老後の練習

しのび寄るコドクな老後。オヂサンのひとり遊び。

『麦の穂をゆらす風』

2006-12-16 22:32:51 | 映画
これは必見
イギリスに支配されていたアイルランドで、誇り高い、独自の文化を持ったアイルランドの普通の人たちが、イギリスの兵隊にひどい目にあっていた頃のはなし。やがて独立したものの、イギリス側から押し付けられた独立の条件をめぐって国内が分裂し内戦に向かっていき、最後はまあ、予想通りの最悪の結末を迎える。
これ以上の悲惨な物語はないだろうというくらいの内容なのだが、、これはニッポン人にはわかりにくい映画なんだろうと思ったわけだ。

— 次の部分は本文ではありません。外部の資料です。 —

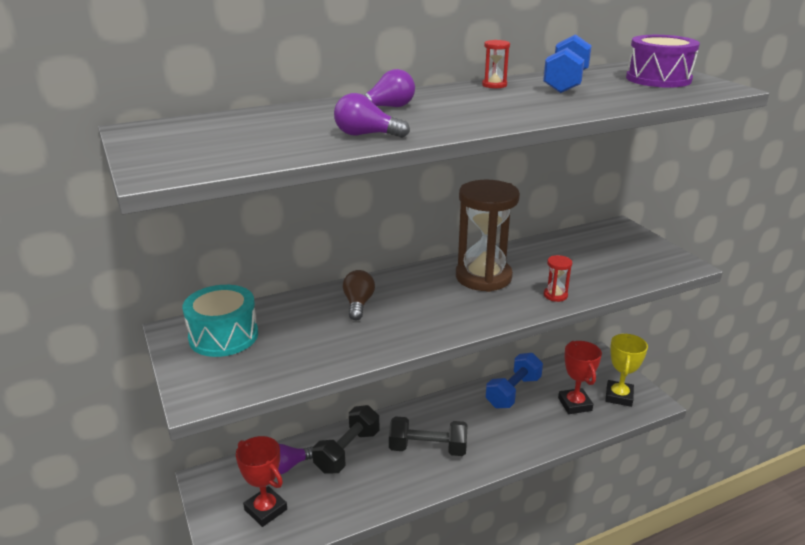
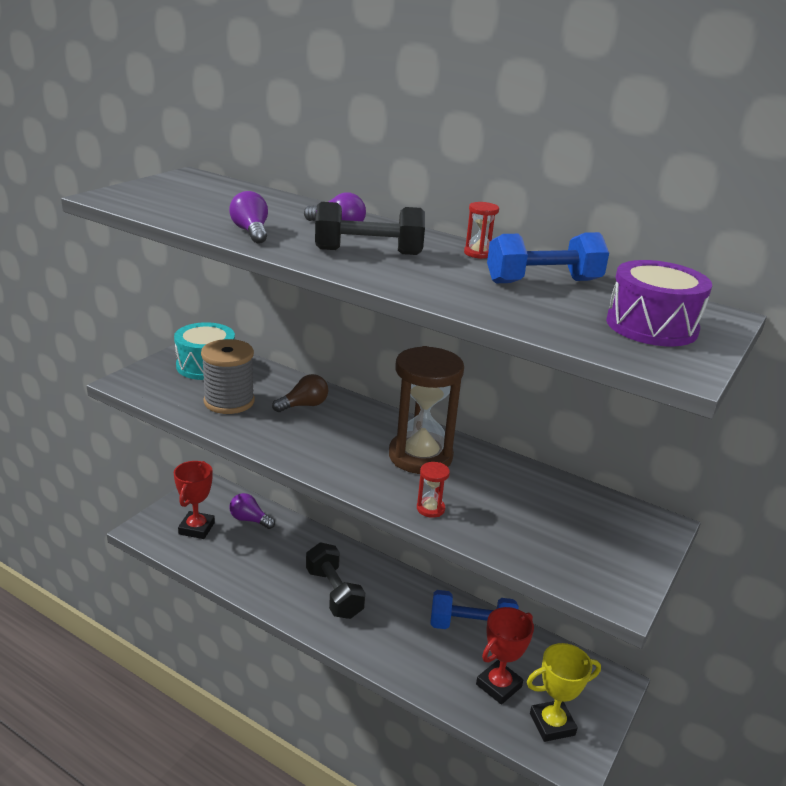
camera: 55 degrees right, 0 degrees up
black dumbbell [312,405,380,474] -> black dumbbell moved to [315,202,425,255]
none -> grey spool [201,339,255,414]

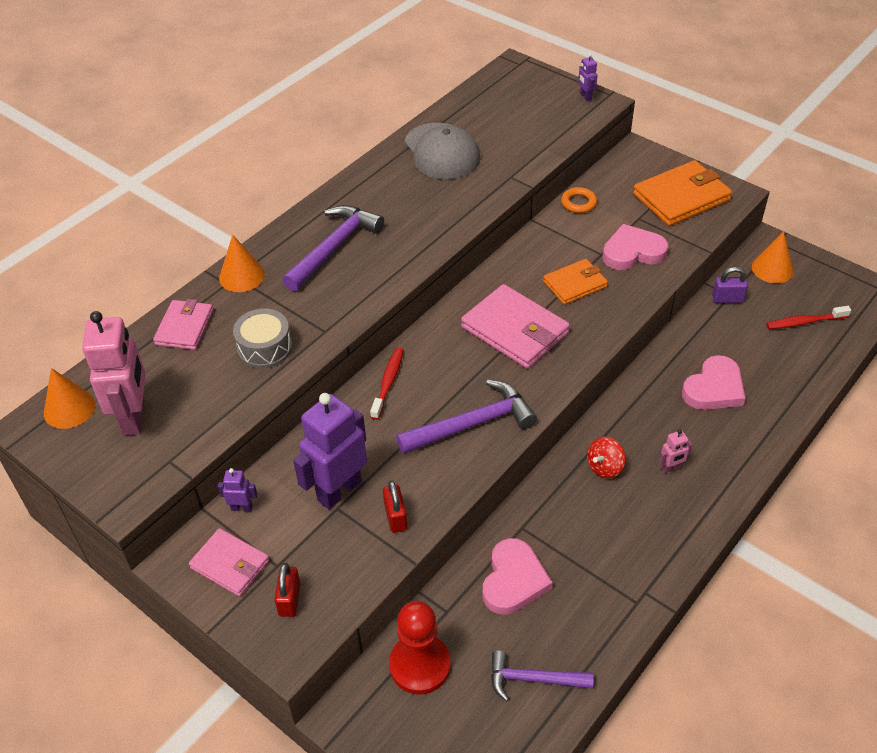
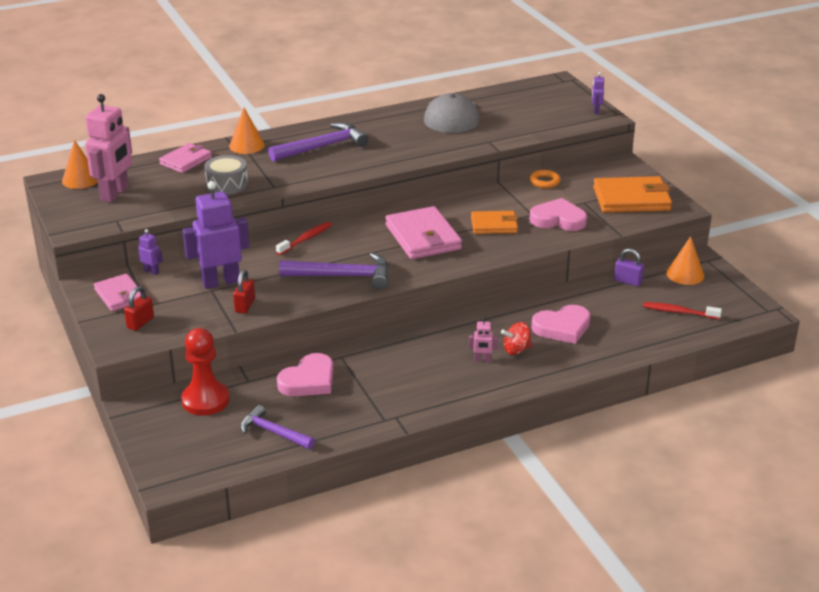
camera: 25 degrees right, 15 degrees down
red spinning top [587,437,625,478] -> red spinning top moved to [501,322,533,355]

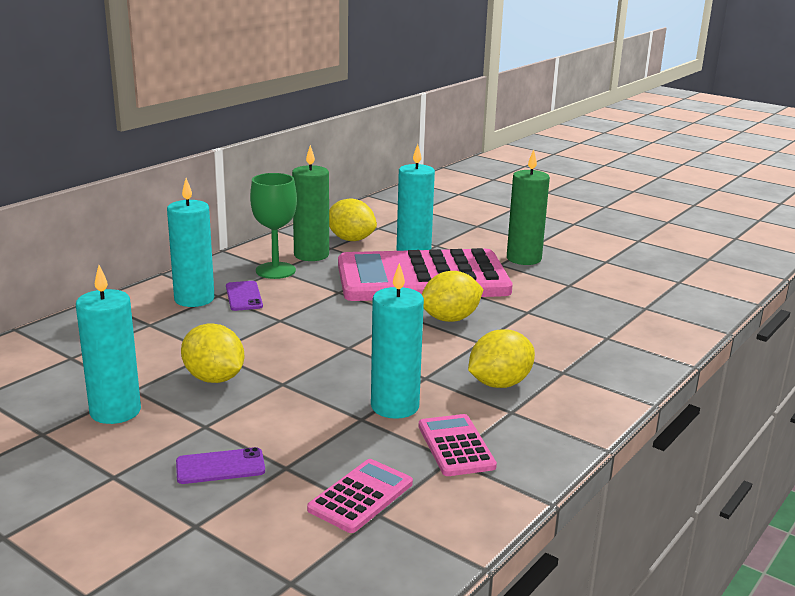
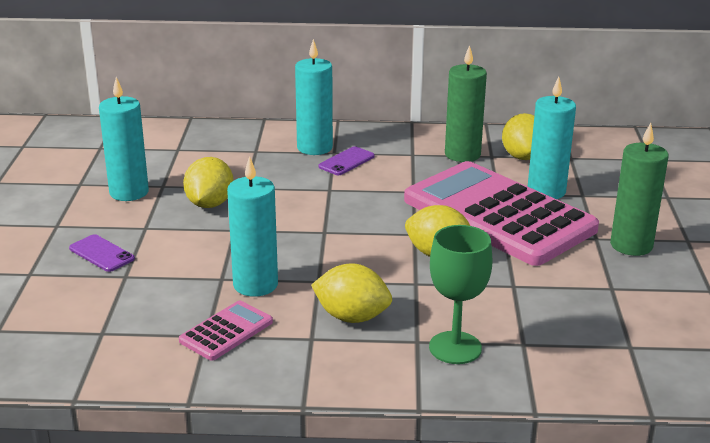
camera: 55 degrees right, 5 degrees up
green goblet [250,173,297,279] -> green goblet moved to [429,225,492,364]
pink calculator [307,459,413,533] -> none

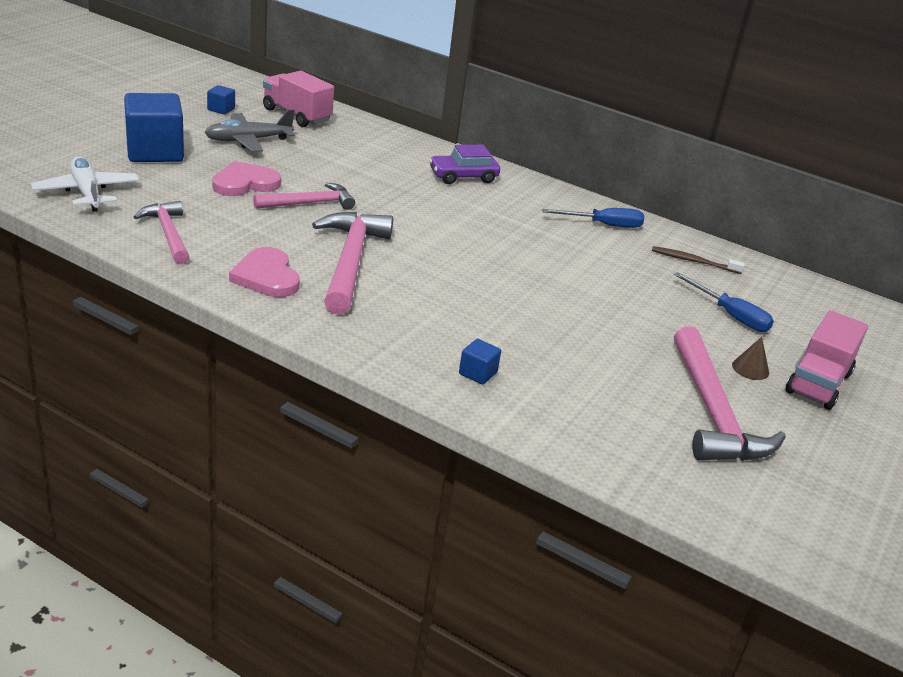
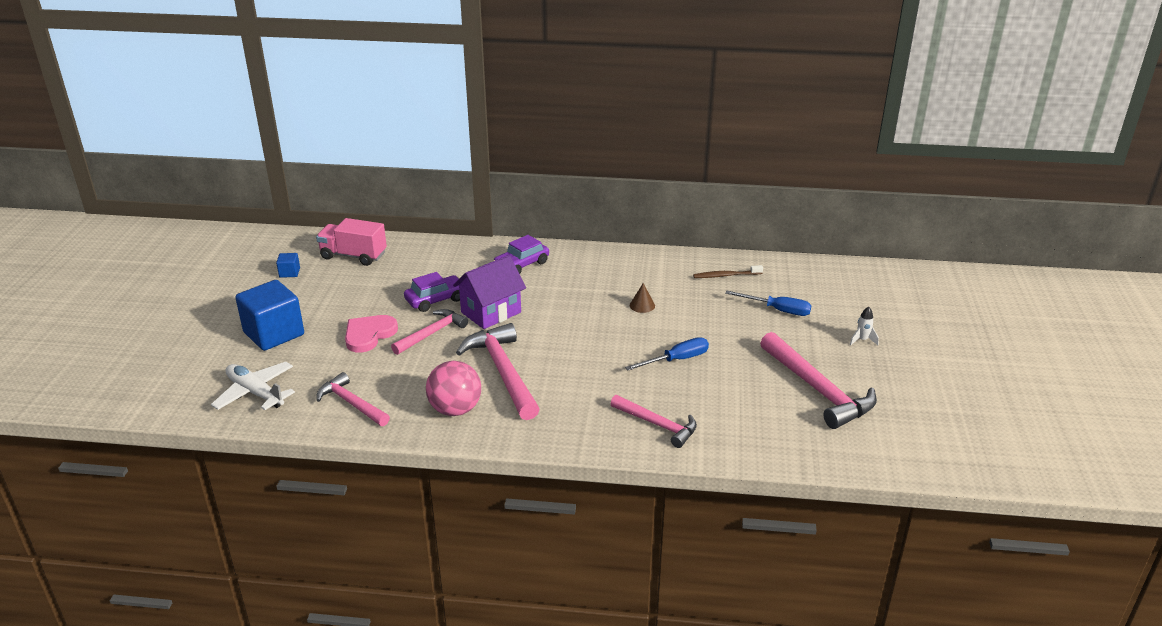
camera: 20 degrees left, 0 degrees up
grey plane [204,109,295,152] -> none
pink heart [229,247,300,297] -> pink ball [426,361,481,416]
blue cube [459,339,501,385] -> pink hammer [611,395,697,448]
blue screwdriver [542,208,644,228] -> blue screwdriver moved to [625,337,709,370]
brown cone [732,337,769,380] -> brown cone moved to [630,283,655,313]
pink truck [785,310,868,410] -> white rocket [850,307,879,345]
none -> purple car [404,272,460,312]
none -> purple house [453,255,526,329]

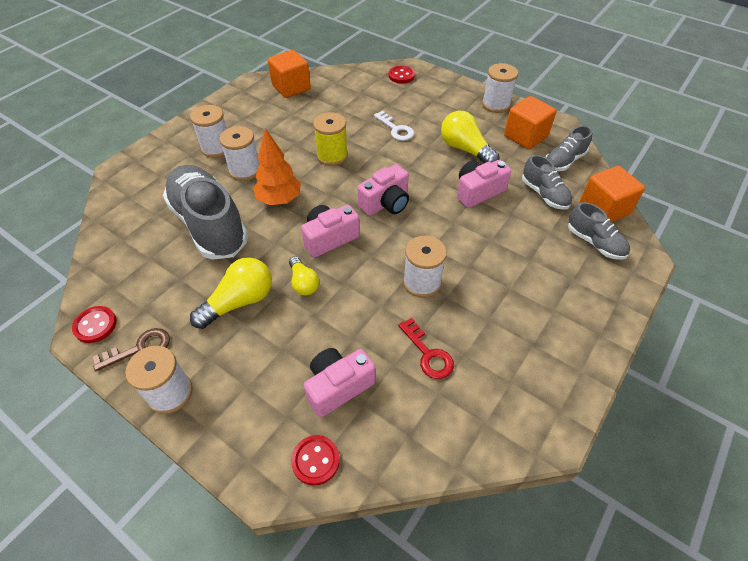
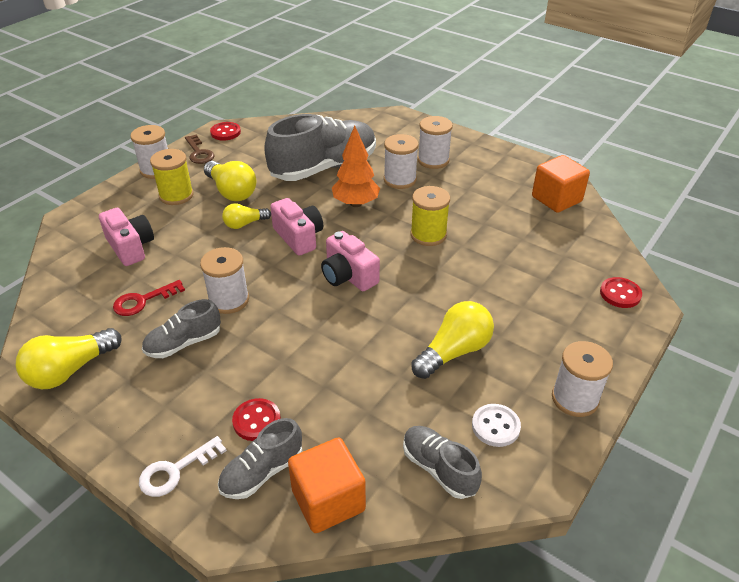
camera: 90 degrees right, 10 degrees down
red button [291,435,340,486] -> red button moved to [232,398,281,441]
white key [374,111,414,141] -> white key moved to [139,436,227,497]
pink camera [457,160,511,208] -> none
orange cube [504,96,556,149] -> white button [472,404,521,447]
grey shoe [522,155,572,210] -> grey shoe moved to [142,299,221,358]
none -> yellow light bulb [16,328,122,389]
none -> yellow spool [150,149,194,205]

というのも、これを見に行くことにしてふと思い出したのが、ポール・マッカートニーがWingsをやっていた頃の曲で、“Give Ireland back to the Irish” というのがあって、これが日本では『アイルランドに平和を』という題になっていたことだ。
それがどうした、といわれると、英語の題名には平和なんて言葉はひと言も使われていなくて、ただ『アイルランドをアイルランド人に』といっているだけなのに、日本題になると、一気に平和愛好ソングになっていることに、この映画を見て深く納得したということを言いたいだけなんデス。
つまり、コイズミやアベシンゾー見ればわかるように、ニッポン人の場合、魂売ろうがカラダ売ろうが、平和ならとにかく何でもいいという考え方があるのに対し、アイルランド人は魂売るくらいならコロサレたほうがマシで平和は二の次、という考え方で、この数百年間、イギリスと戦ってきて、それの1920年前後の、アイルランドにとっては重要な数年間を切り取ってタンタンと見せてくれたのがこの映画だということなのであーる。宣伝のキャッチコピーも、「愛する人を奪われる、、なんたらかたら、」で、やっぱり平和ボケだなあとつくづく思ったシダイ。

最近の愛国心モンダイも、アベシンゾーがニッポン人に対してやろうとしているのは、クニのためにヨロコンで死ぬ人間をいかにつくりだすか、ということだが、それはもう、ホントに話がイカサマ、いや、逆さまで、この国が命をかけて守るに値する国かどうかってことをまず考えなければいけないわけだ。そしてもちろん、今のこの、ヤクニンが好き勝手なことをやって、政治屋はみんな親の七光りで、コクミンの苦労なんか知ったこっちゃない、という国に対してそんなキモチをもてるのは、成人式でハカマ着て、今日から悪い大人の仲間入りっていって酒飲んで暴れる、ああいうスナオな人たちくらいなものなのだ。

もっとわかりやすく言えば、この映画に描かれている「愛国心」とは、ドイツワールドカップで、ナカタ選手が見せてくれて、ほかの代表選手が見せてくれなかった、そしてその結果完敗して、そのキモチの違いに愕然として引退までしてしまった、あの「愛国心」であり、昨日の教育基本法改変法案が成立したことに対して、一つの私立学校の校長が反対であるということを堂々と社会に対して述べ、それにすべての教員が同調した、あのような人々の持つ「愛国心」なのである。

まあ、そういうわけで、、なかなか書けない間に終わってしまうかと思ったら、あと1週間やっているようなので。
俳優はアイルランド人またはアイルランド系の人たちで固められていて、主演のキリアン・マーフィーが素晴らしい。オーラ・フィッツジェラルドも、美しく、魂がこもっていた。
ケン・ローチ監督。

12/10、川崎チネチッタにて。